From Separate Apps to a Unified Gemini Collaboration Layer
Google’s latest Gemini updates point to an AI collaboration layer that sits across Meet, Chrome, and Workspace, turning scattered productivity tools into one connected, context-aware experience for teams that blends chat, documents, meetings, and browsing into a single workflow. Instead of switching between note apps, links, and chat threads, Gemini follows people through calls, browsers, and shared files. This shift is less about adding another chatbot and more about weaving collaborative AI tools into where work already happens: meetings, email, documents, and the browser. Gemini for Business gains features once limited to Enterprise, Ask Gemini in Chrome changes how people research, and Drive-based sharing pulls AI outputs into existing file structures. Together, these updates suggest Google wants Gemini to behave like an always-on teammate that understands projects across tools, rather than a series of separate AI features hidden behind menus.
Gemini for Business Projects Turn Chats into Shared Workspaces
Gemini for Business is evolving from single chat threads into multi-surface work hubs. The new Projects feature, previously Enterprise-only, now acts as a true container: individual chats live inside a dedicated folder alongside uploaded files, all within a single workspace. Teams can assign a color to each project, define system instructions that apply across every chat, and invite collaborators into the same space, bringing team collaboration features closer to those in higher tiers. The group chat model puts multiple people into the same AI conversation, so a project plan, draft proposal, or support script can be refined together instead of passed around as static text. In parallel, workflow agents are coming to Gemini for Business, with a reworked builder that can schedule automated tasks across Gmail, Drive, Calendar, and selected third-party tools. The result is a step toward AI-managed project spaces rather than isolated prompts.

Ask Gemini in Chrome Quietly Rewrites Browsing and Research Habits
Ask Gemini in Chrome shifts AI from a separate site into the browser pane where people already work. A sparkle icon opens a side panel that reads the current page and up to 10 open tabs, handling summarization, definitions, and comparisons without copy‑pasting. According to Digitbin, “Ask Gemini in Chrome works as a side panel that reads your active page and up to 10 open tabs simultaneously.” This reduces tab-switching for quick follow-up questions and makes long explainers or dense threads easier to scan by querying instead of skimming. The feature can also jump to specific moments in YouTube videos, add events from pages to Google Calendar, recall pages from browsing history by description, and, for some subscribers, run experimental auto-browse tasks. As this side panel becomes routine during research-heavy days, Gemini starts to feel like a background analyst that connects information across tabs instead of a separate chat destination.

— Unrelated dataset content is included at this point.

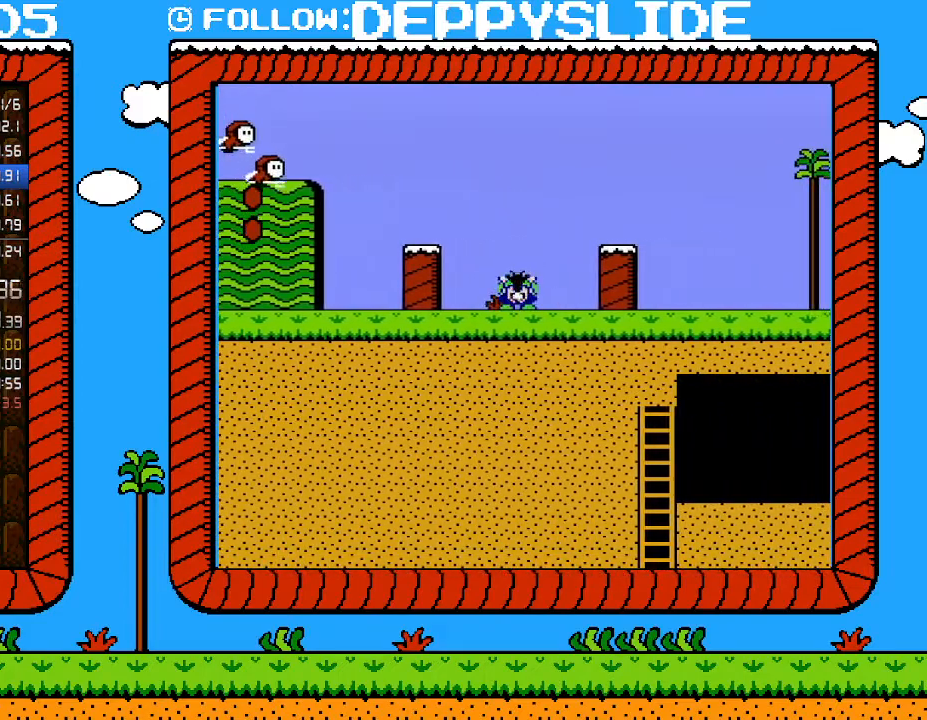
{"buttons": ["B", "DPAD_RIGHT"], "events": [[217, "DPAD_RIGHT", "down"], [283, "A", "down"], [433, "A", "up"]]}
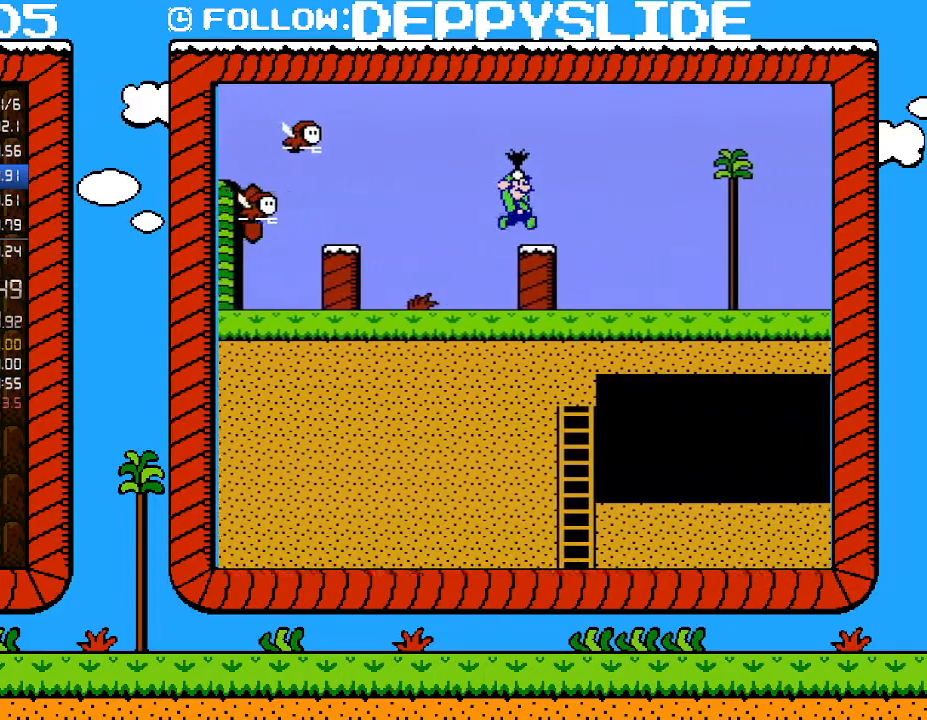
{"buttons": ["B", "DPAD_RIGHT"], "events": []}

Google Meet AI Features Bring Gemini Into the Middle of the Call
In Google Meet, Gemini is moving from the margins into the conversation itself. Ask Gemini used to hide behind a small icon in the top-right corner; now the prompt box appears in the bottom-left of the meeting window, making AI assistance far more visible during calls. The underlying Google Meet AI features remain focused on reducing meeting fatigue: Gemini can summarize the meeting’s goals and topics, extract key takeaways, list action items, and help late joiners catch up without derailing the discussion. When “Take Notes for Me” is enabled, it can turn live conversation into structured notes that inform on-the-fly questions, such as clarifying decisions or owners. This design change is subtle but important. By surfacing the prompt where everyone can see it, Google nudges teams to treat Gemini as an active participant that keeps track of what happened, rather than an optional add-on tucked away in the interface.

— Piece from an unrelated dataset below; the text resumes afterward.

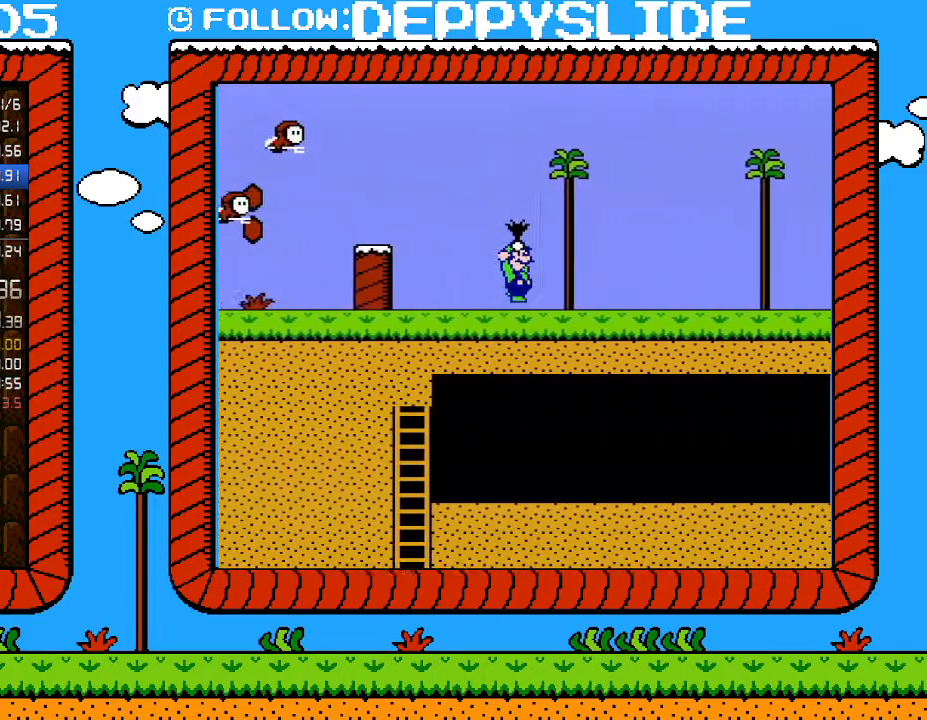
{"buttons": ["B", "DPAD_RIGHT"], "events": []}
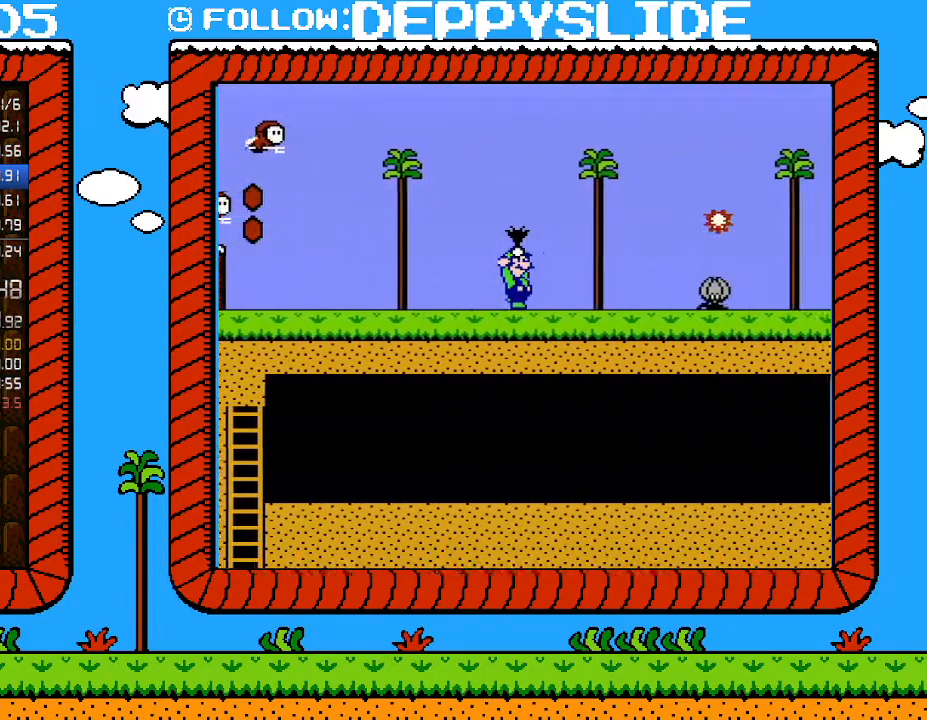
{"buttons": ["B", "DPAD_RIGHT"], "events": [[117, "B", "up"], [183, "B", "down"]]}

Workspace Integration: Sharing Gemini Insights Like Any Other File
Workspace integration is what turns Gemini outputs into shareable team assets. Google is rolling out the option to share Gemini chats, canvases, and other creations via Google Drive, using the same sharing interface people already know from Docs and Sheets. The system shares a snapshot of the conversation up to that point; if a recipient continues the discussion, their changes live in a new chat, leaving the original intact. This is useful when one person drafts, for example, a launch plan or research summary and the rest of the team needs a starting point rather than a blank canvas. Drive-based sharing also replaces public link sharing with the same access controls as any other Drive file, aligning Gemini content with existing organization policies. Combined with Projects, Meet, and Chrome, this suggests Google is building an interconnected AI ecosystem where conversations, files, and meeting notes circulate through one Gemini-powered collaboration fabric.